Did something move just a hair? Cornell engineers have developed a simple and reliable way to measure it.
Researchers have created a radio frequency identification (RFID) system capable of taking high-frequency measurements as small as 50 microns, about two-thirds the width of a human hair. In water, high-frequency 5-micron measurements can be achieved. The resolution is 200 times more accurate than UHF radio measuring capabilities, opening potential applications spanning from safety systems that monitor the structural integrity of buildings and bridges to robotic feedback controls that allow unprecedented fine-motor precision.

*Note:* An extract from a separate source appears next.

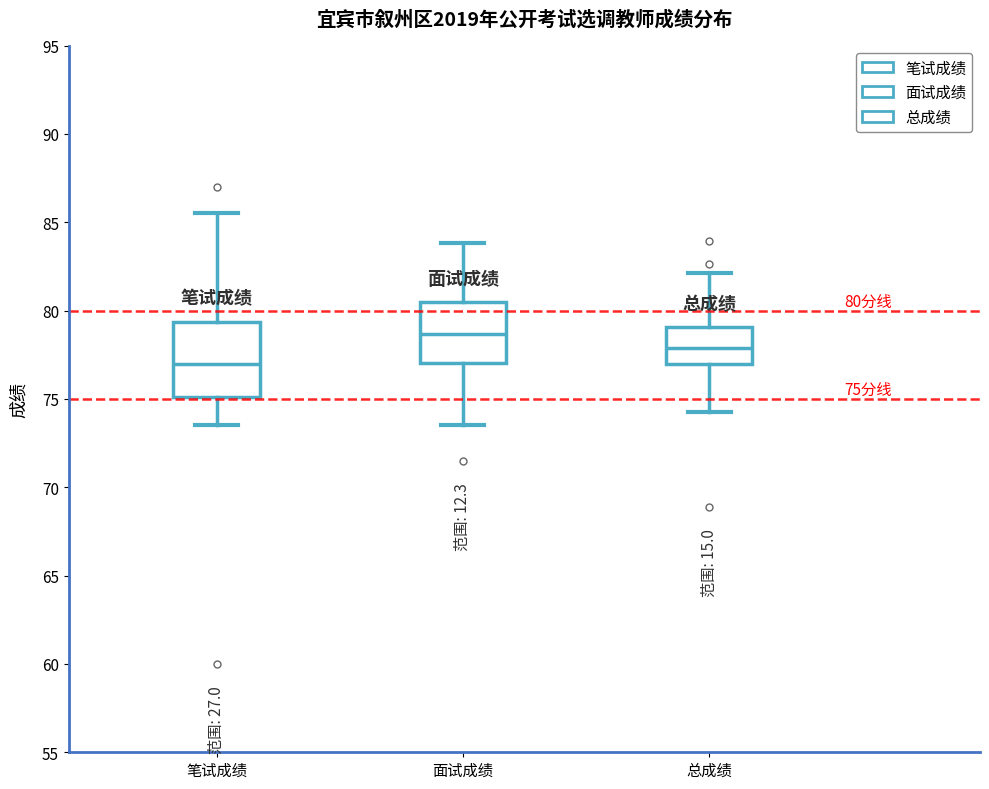

Which box's median line is the highest?

面试成绩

“UHF radio measuring methods right now are limited to resolutions of about a centimeter or more, which is hopeless for advanced technological needs like touch robotics,” said Edwin Kan, professor of electrical and computer engineering. “Our method provides resolution accuracy beyond previous belief.”
Kan is the senior author on the paper, “Radio Ranging With Ultra-High Resolution Using a Harmonic Radio-Frequency Identification System,” published March 15 in Nature Electronics. Doctoral student, Xiaonan Hui, is the lead author.

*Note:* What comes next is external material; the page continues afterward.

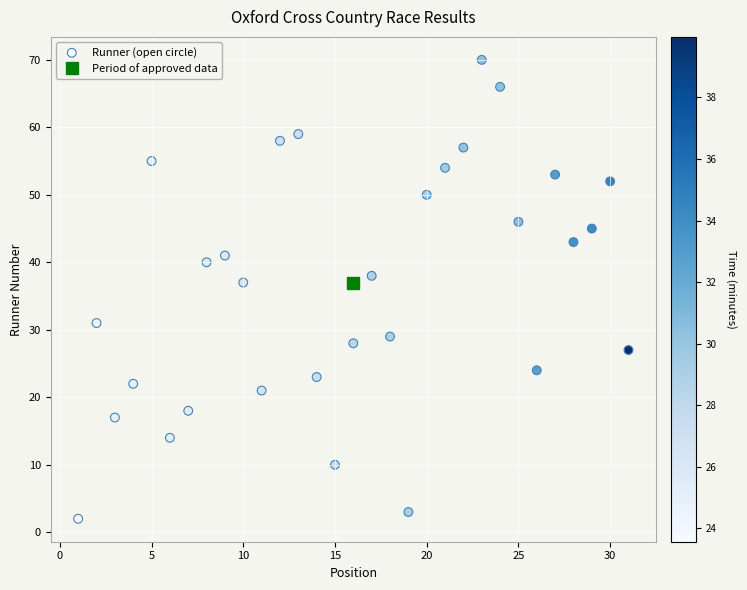

What is the range of X values (max minus min)?

30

UHF RFID technology is already commonly deployed in commercial settings. RFID tags are used in everything from monitoring merchandise in stores to maintaining bike-sharing programs. But until now the technology has faced ranging limitations that hamper usefulness and reliability at small scales.
Previous strategies aimed at measuring more precise distances have centered on using signals at ever higher frequencies. But extremely high frequencies, such as collision-avoidance radar systems above 60 GHz, are not ideal for indoor environments or building structures where signals get blocked by many surfaces.

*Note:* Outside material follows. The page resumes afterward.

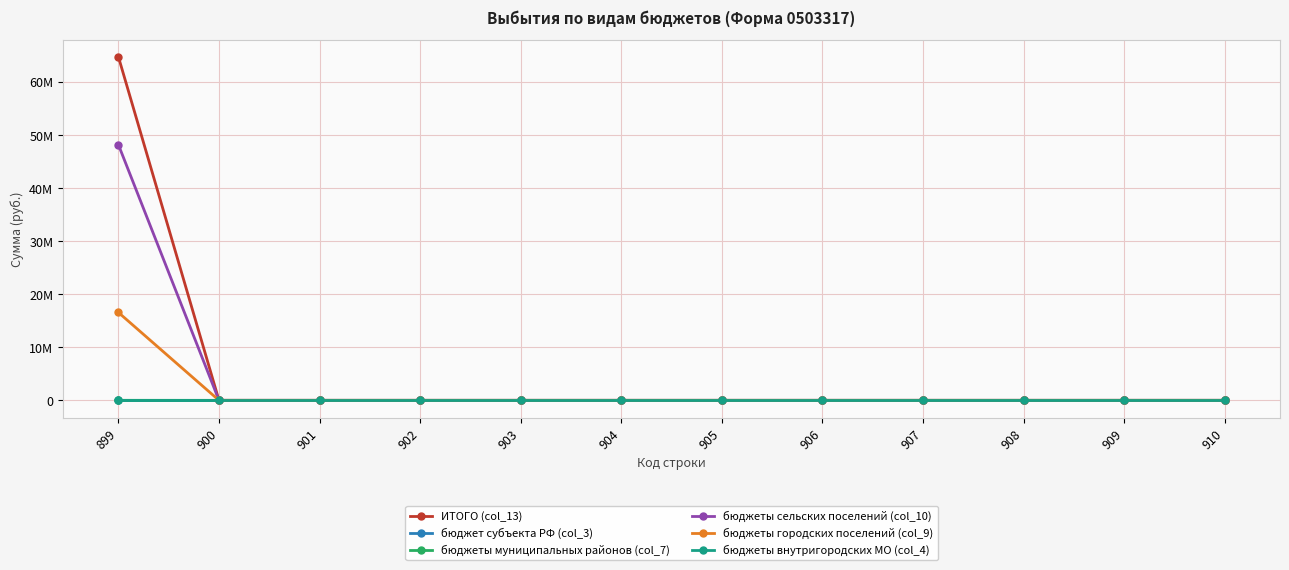

Which label corresponds to the largest value in the chart?

899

The Cornell engineers solved the problem using a harmonic system that sends a signal around 1 gigahertz – a harmless frequency already used in many household devices. The passive sensor tag, which does not require power and can be embedded in structures as a marker, then echoes the signal at double the frequency, eliminating interference and noise issues that plague conventional RFID systems.
Operating at the UHF band of 300 megahertz to 3 gigahertz, the system works in indoor settings where signals can harmlessly penetrate walls, construction material, living tissue and even water.
Kan said the technology could be used to protect lives by monitoring the structural integrity of buildings; it also could be deployed in everyday items inside the home for security monitoring or other purposes.
“Our method can reach resolution and accuracy that’s far superior to many other approaches with comparable cost,” said Hui. “The sensors work on objects of all sizes and pinpoint their locations in space. As more everyday items become linked and networked across the ‘internet of things,’ precision localization becomes crucial. This method opens up that reality.”
The new system, according to the researchers, could vastly improve how robots sense and touch objects. The improved localization would allow a robot to more accurately measure its environment and the exact location of its own appendages.
Currently, robots often appear clumsy when interacting with objects because locating technology only allows spatial resolution of a centimeter or more. Robots that rely on optical vision are limited in the same way humans are: visible light doesn’t penetrate many surfaces. And visible light doesn’t naturally give unique tagging in ways that RFID delivers.
“Localization methods used today are quite limited,” said Hui. “If you want to measure something with useful high precision, it was very expensive. We finally changed that.”
The study was funded by the U.S. Department of Energy.